Hyakkimaru finished drawing up the water and passed the brimming bucket to Dororo, who almost buckled under its weight. Dororo set it down and rinsed his face and hands and then looked up at Hyakkimaru’s face, or rather his mask.

“Why did you come help me? I didn’t ask you to!” His mutter sounded angry but his bravado was fake; he mostly wanted to see if the older boy could be provoked easily. Hyakkimaru remained silent, facing Dororo but not really looking at him. In fact, his eyes did not seem to focus on anything.

Curious, Dororo waved a hand in front of Hyakkimaru, and his eyes did not follow it. His eyes were fake as well!

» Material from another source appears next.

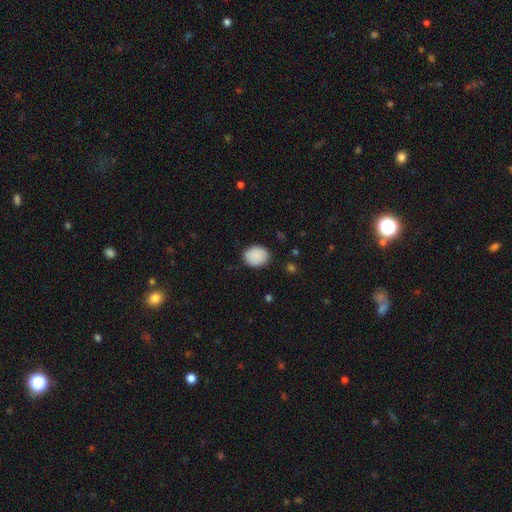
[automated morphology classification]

But then how did he know Dororo had been chasing him?

Dororo was simply bursting with curiosity about this odd fellow. He furtively took a swipe at him, trying to grab the edge of his sleeve. Hyakkimaru moved out of the way in a fluid movement without hesitation.

“So you can see!” Dororo accused loudly, breaking the morning silence.

Hyakkimaru did not answer, he did not even appear to have heard. But he kept “looking” at Dororo and did not move from his spot.

The young thief made a much more audacious swing to grab Hyakkimaru and again the teen moved out of the way expertly, though he was forced to take a step backwards this time. Emboldened, Dororo started chasing Hyakkimaru around the yard, not really thinking of what would happen if he actually caught him.

The sounds of childish shrieking and laughing woke Ojiya up. She was surprised, because it was something she had not heard in a long time. For a moment she was completely disoriented, not remembering where she was. But as the world came into focus, she looked outside and saw her son chasing that odd boy they’d met yesterday. And then the boy chasing her son. They were running back and forth in the yard, without a care in the world, playing.

Playing. Like children.

Ojiya felt tears pricking her eyes and she tried hard to hold them in. Dororo was happy. Dororo was acting like a child his age. Dororo let out a scream of joy as he got captured and lifted over Hyakkimaru’s head.

Ojiya let the tears fall freely on her cheeks, deciding this was something really worth being excited over. The war had taken a lot of things from them, but her son’s happiness and innocence was not among the things they lost.

As she hastily shook her husband awake, she noticed that someone else was watching the scene, the generous stranger who had let them stay over, Jukai. His face was lot like hers, shock and delight alternating while he looked like he might cry as well.

He caught her eye and both parents, though strangers, shared a moment of mutual understanding.